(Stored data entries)
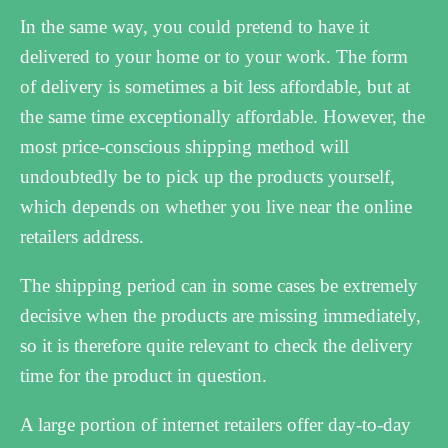
In the same way, you could pretend to have it
delivered to your home or to your work. The form
of delivery is sometimes a bit less affordable, but at
the same time exceptionally affordable. However, the
most price-conscious shipping method will
undoubtedly be to pick up the products yourself,
which depends on whether you live near the online
retailers address.
The shipping period can in some cases be extremely
decisive when the products are missing immediately,
so it is therefore quite relevant to check the delivery
time for the product in question.
A large portion of internet retailers offer day-to-day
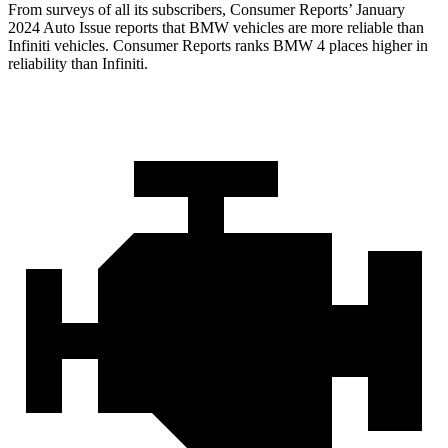
From surveys of all its subscribers,
Consumer Reports
’ January
2024 Auto Issue reports that BMW vehicles are more reliable than
Infiniti vehicles.
Consumer Reports
ranks BMW 4 places higher in
reliability than Infiniti.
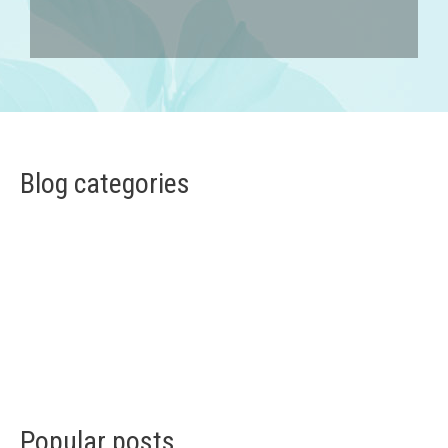
Blog categories
Popular posts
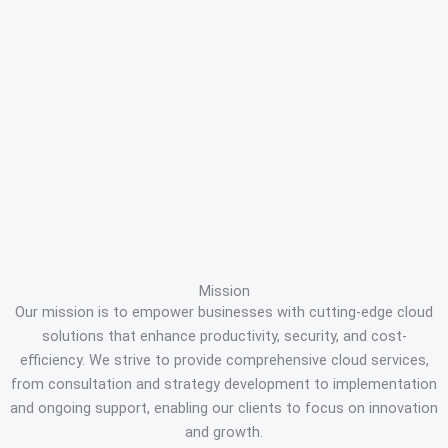
Mission
Our mission is to empower businesses with cutting-edge cloud
solutions that enhance productivity, security, and cost-
efficiency. We strive to provide comprehensive cloud services,
from consultation and strategy development to implementation
and ongoing support, enabling our clients to focus on innovation
and growth.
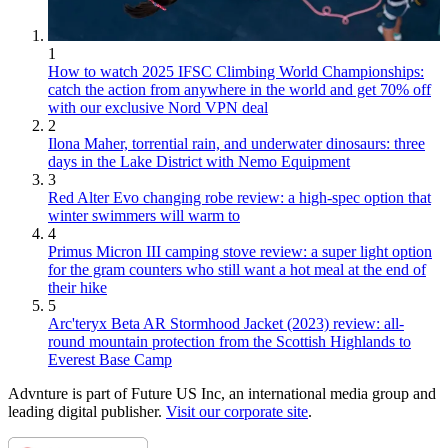
1
How to watch 2025 IFSC Climbing World Championships:
catch the action from anywhere in the world and get 70% off
with our exclusive Nord VPN deal
2
Ilona Maher, torrential rain, and underwater dinosaurs: three
days in the Lake District with Nemo Equipment
3
Red Alter Evo changing robe review: a high-spec option that
winter swimmers will warm to
4
Primus Micron III camping stove review: a super light option
for the gram counters who still want a hot meal at the end of
their hike
5
Arc'teryx Beta AR Stormhood Jacket (2023) review: all-
round mountain protection from the Scottish Highlands to
Everest Base Camp
Advnture is part of Future US Inc, an international media group and
leading digital publisher.
Visit our corporate site
.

◆ **Task statement**: What lines in the records contain the word "than"? Return each one.

◆ **Output**:
2024 Auto Issue reports that BMW vehicles are more reliable than
reliability than Infiniti.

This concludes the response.